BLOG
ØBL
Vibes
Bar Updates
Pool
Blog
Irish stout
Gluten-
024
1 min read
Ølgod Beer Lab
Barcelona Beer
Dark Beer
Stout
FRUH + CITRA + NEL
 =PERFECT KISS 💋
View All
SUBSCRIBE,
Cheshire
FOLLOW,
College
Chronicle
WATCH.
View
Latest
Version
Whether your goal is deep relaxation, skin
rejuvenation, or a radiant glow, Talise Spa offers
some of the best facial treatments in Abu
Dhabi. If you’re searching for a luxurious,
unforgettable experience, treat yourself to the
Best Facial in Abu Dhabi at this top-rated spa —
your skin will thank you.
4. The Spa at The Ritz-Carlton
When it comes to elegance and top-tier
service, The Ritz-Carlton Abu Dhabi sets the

=-=-=

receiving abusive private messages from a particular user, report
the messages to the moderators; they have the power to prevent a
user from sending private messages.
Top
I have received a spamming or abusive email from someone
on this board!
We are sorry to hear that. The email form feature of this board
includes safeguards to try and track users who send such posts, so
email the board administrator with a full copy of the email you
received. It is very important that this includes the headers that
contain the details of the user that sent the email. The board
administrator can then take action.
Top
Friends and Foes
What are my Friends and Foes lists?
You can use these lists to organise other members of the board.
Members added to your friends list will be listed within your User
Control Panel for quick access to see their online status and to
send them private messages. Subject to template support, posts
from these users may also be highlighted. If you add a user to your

=-=-=

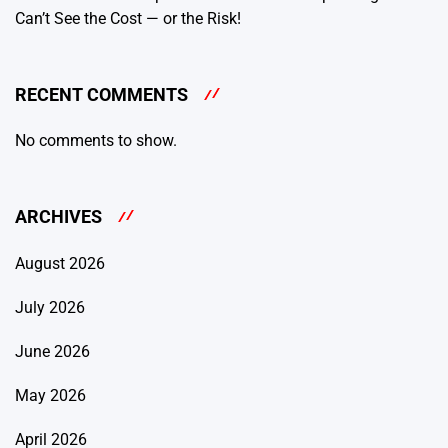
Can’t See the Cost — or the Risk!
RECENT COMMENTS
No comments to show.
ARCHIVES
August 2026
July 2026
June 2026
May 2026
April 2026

=-=-=

TASK DETAILS
What number of lines above include the string "Foes"? State it and nothing else.

OUTPUT OF THE TASK
2